The hackers said the attack was in retaliation for BART's decision to block cellular telephone service to prevent an anti-police protest, the San Francisco Chronicle reported Monday.
BART said it is considering doing the same thing later Monday in response to Anonymous' call for a 5 p.m. protest at BART's Civic Center Station where police fatally shot a man brandishing a knife last month.
"We're going to take steps to make sure our customers are safe," agency spokesman Jim Allison said. "The interruption of cell phone service was done Thursday to prevent what could have been a dangerous situation. It's one of the tactics we have at our disposal. We may use it; we may not. And I'm not sure we would necessarily let anyone know in advance either way."
Officials said hackers removed information from myBART.org, run by an outside vendor, and published it on another Web site.
The leaked information contained the names and passwords -- and in some cases addresses and telephone numbers -- of more than 2,000 people who use the myBART service, the Chronicle said.
The hackers wasted no time in boasting about their accomplishments, going online to brag about it.

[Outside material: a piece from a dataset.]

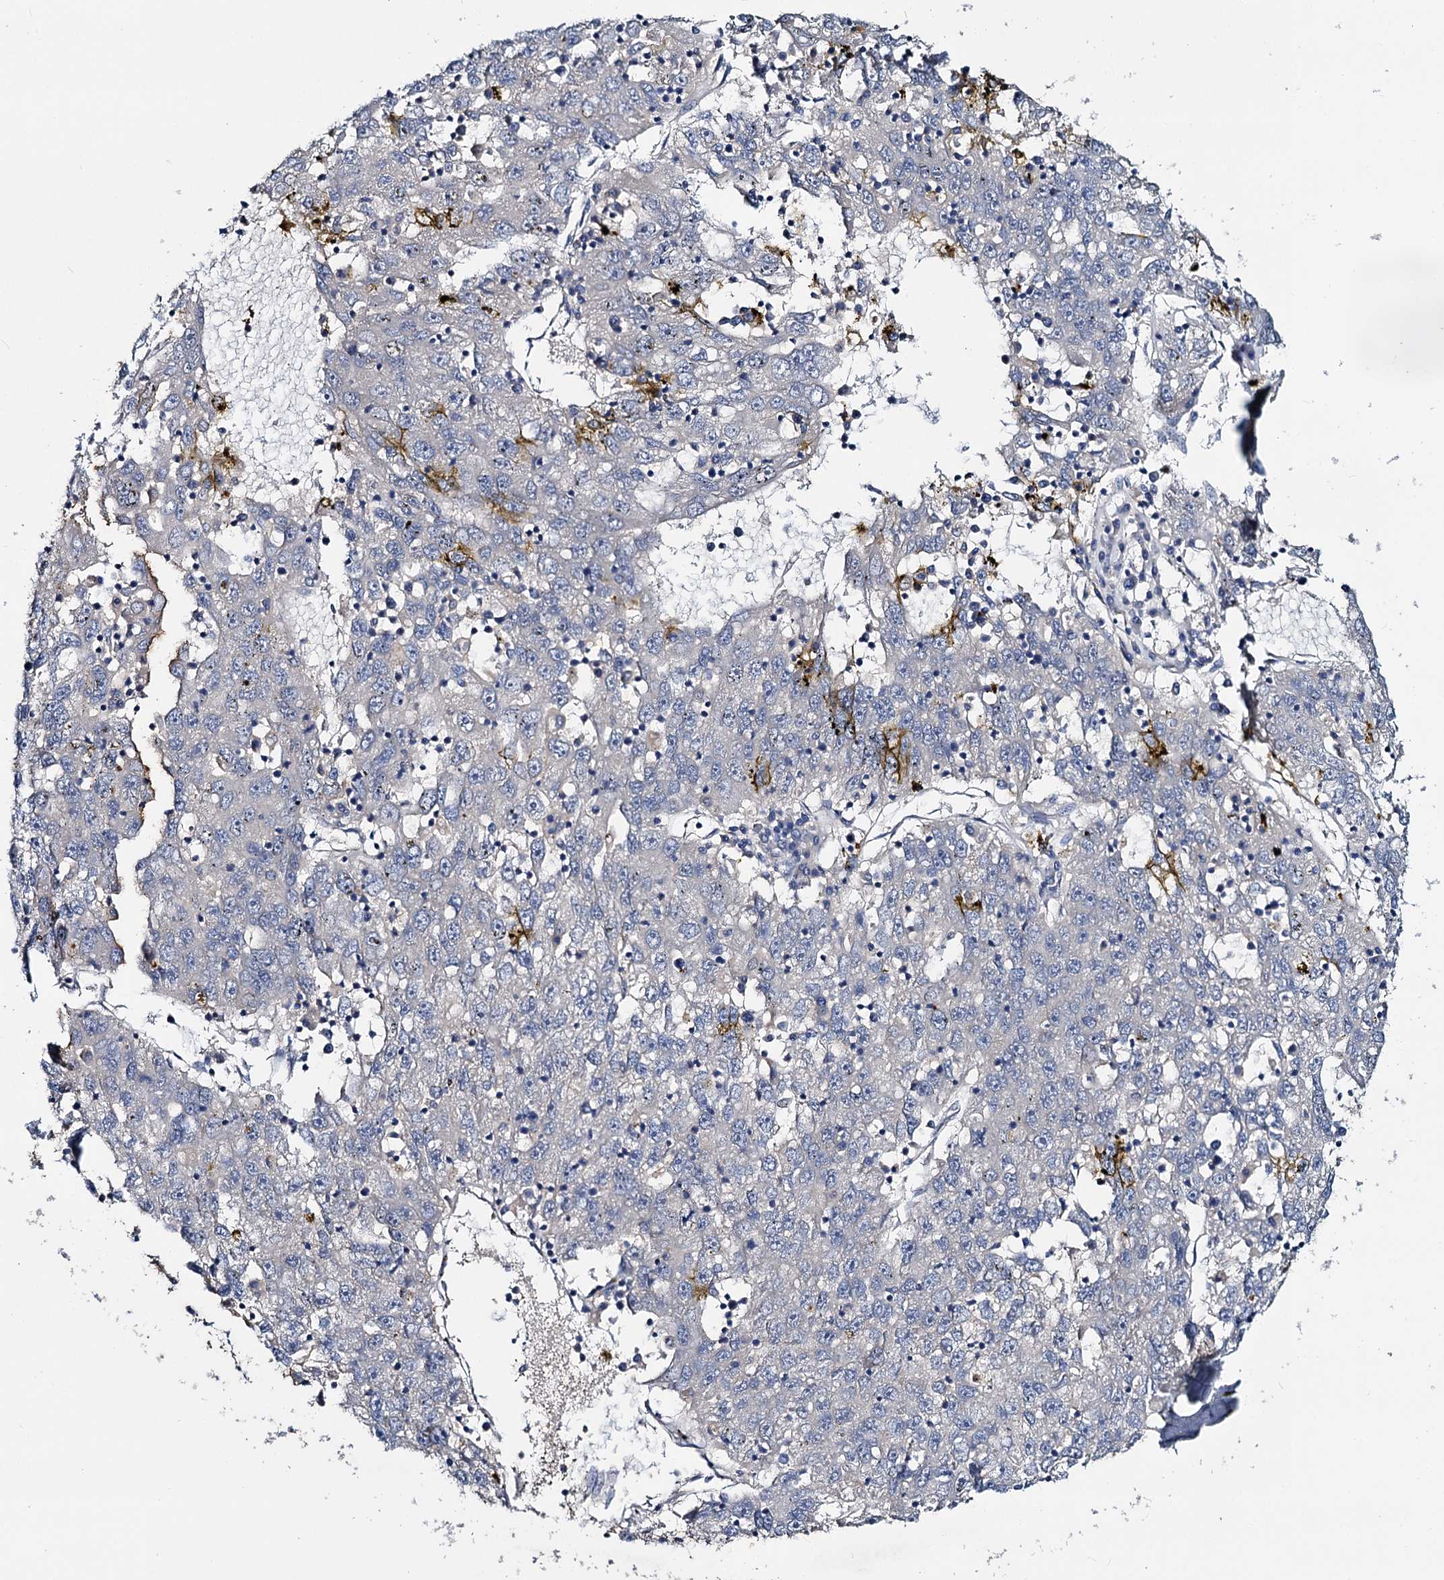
{"staining": {"intensity": "negative", "quantity": "none", "location": "none"}, "tissue": "liver cancer", "cell_type": "Tumor cells", "image_type": "cancer", "snomed": [{"axis": "morphology", "description": "Carcinoma, Hepatocellular, NOS"}, {"axis": "topography", "description": "Liver"}], "caption": "Liver cancer (hepatocellular carcinoma) was stained to show a protein in brown. There is no significant positivity in tumor cells.", "gene": "ACY3", "patient": {"sex": "male", "age": 49}}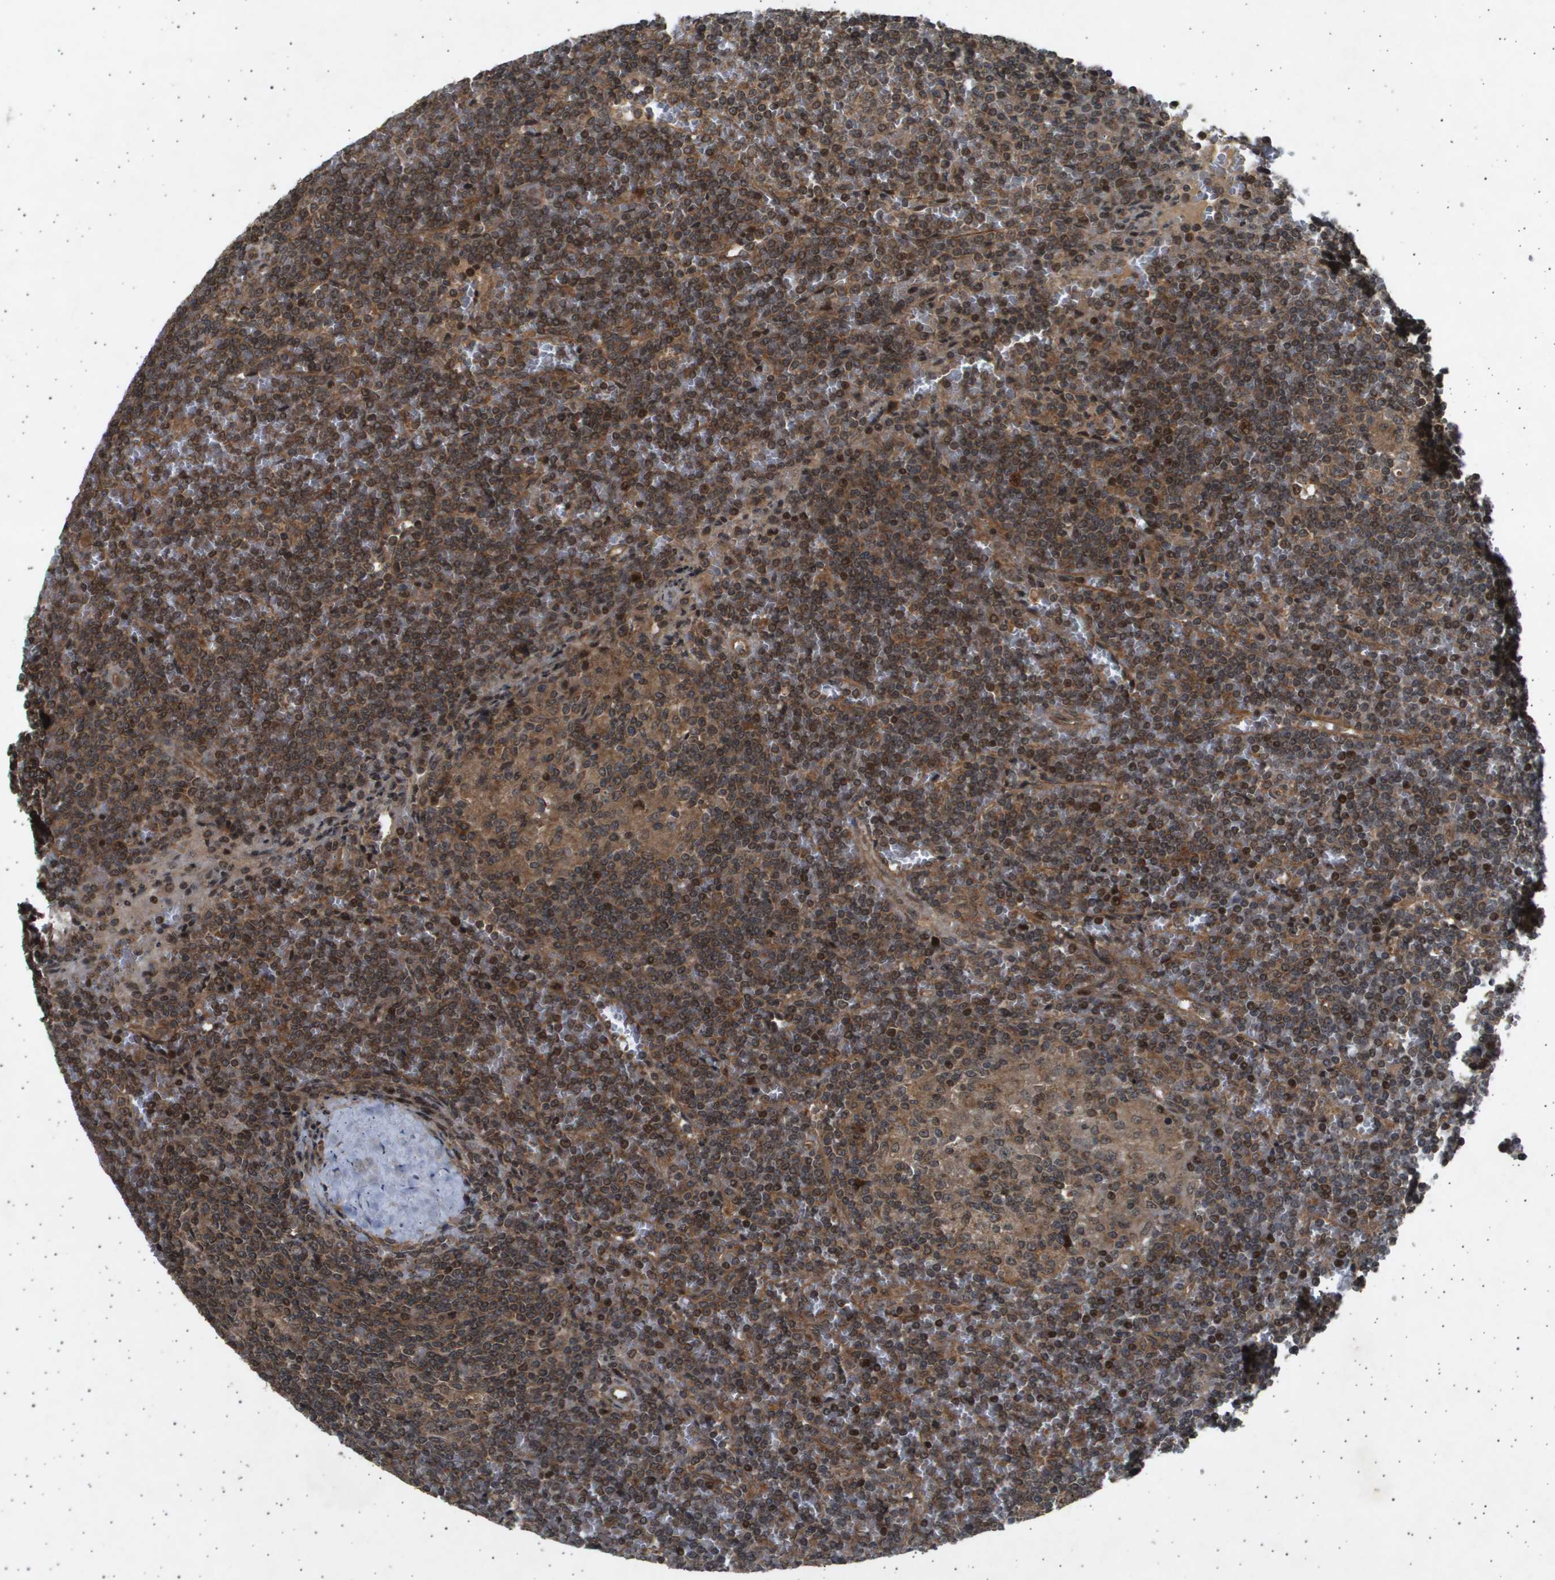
{"staining": {"intensity": "moderate", "quantity": ">75%", "location": "cytoplasmic/membranous,nuclear"}, "tissue": "lymphoma", "cell_type": "Tumor cells", "image_type": "cancer", "snomed": [{"axis": "morphology", "description": "Malignant lymphoma, non-Hodgkin's type, Low grade"}, {"axis": "topography", "description": "Spleen"}], "caption": "Lymphoma tissue exhibits moderate cytoplasmic/membranous and nuclear expression in approximately >75% of tumor cells", "gene": "TNRC6A", "patient": {"sex": "female", "age": 19}}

"We are Anonymous, we are your citizens, we are the people, we do not tolerate oppression from any government agency," the hackers said, adding the site had no security and "an 8-year-old with an Internet connection" could have hacked it.
BART is sorry for the loss of information and is examining its Web sites to make them more secure, Allison said.
"We regret the inconvenience and stress that it's created for customers," Allison said. "We're disappointed that they would do this."